Convert the lines below into a Markdown table with the columns Row and Line, numbering each row and leaving out blank lines. Leave the pictures out of the table.

Plotted data images:
◆ ◆ ◆ ◆ ◆

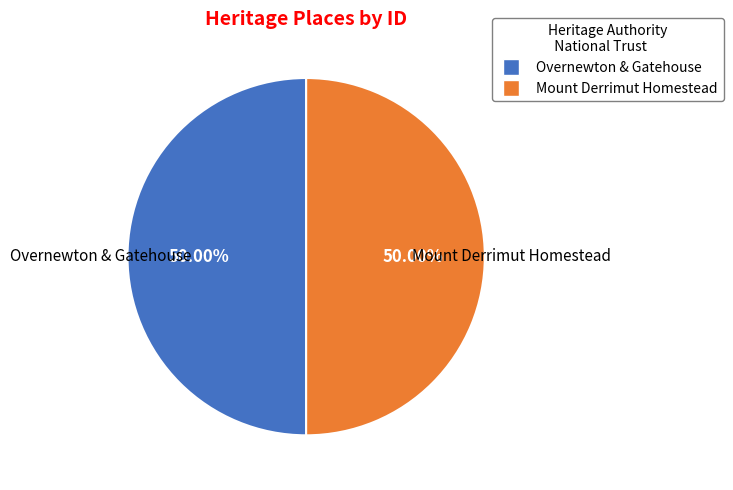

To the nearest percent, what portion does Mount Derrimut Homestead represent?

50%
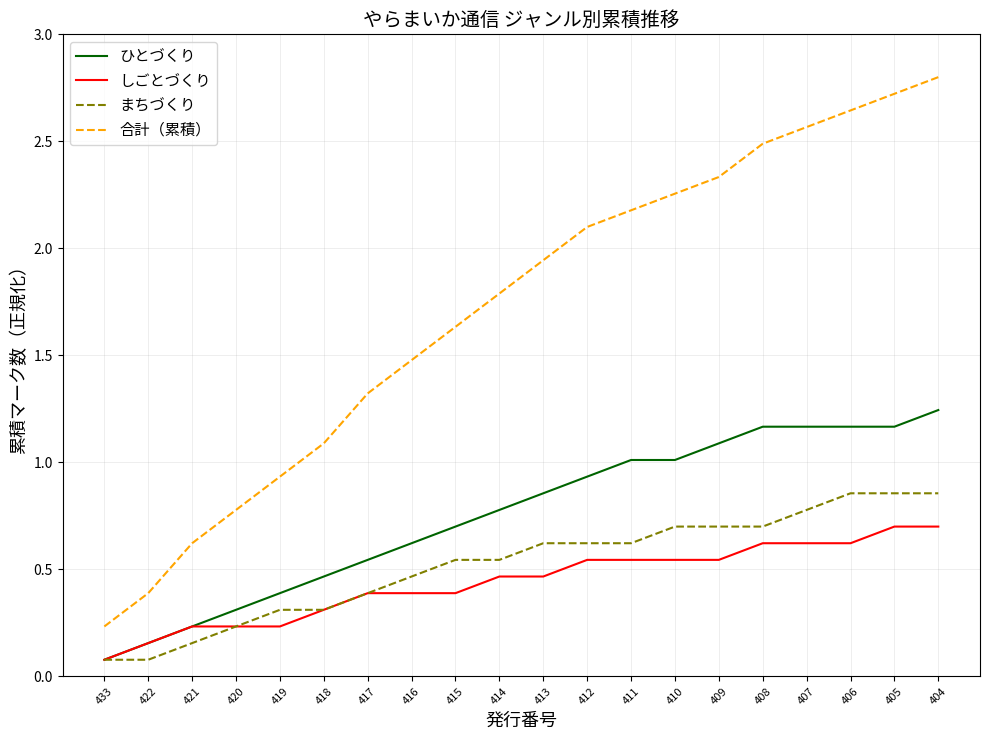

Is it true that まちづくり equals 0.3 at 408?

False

◆ ◆ ◆ ◆ ◆

◆ Reply ◆
| Row | Line |
|---|---|
| 1 | To the nearest percent, what portion does Mount Derrimut Homestead represent? |
| 2 | 50% |
| 3 | Is it true that まちづくり equals 0.3 at 408? |
| 4 | False |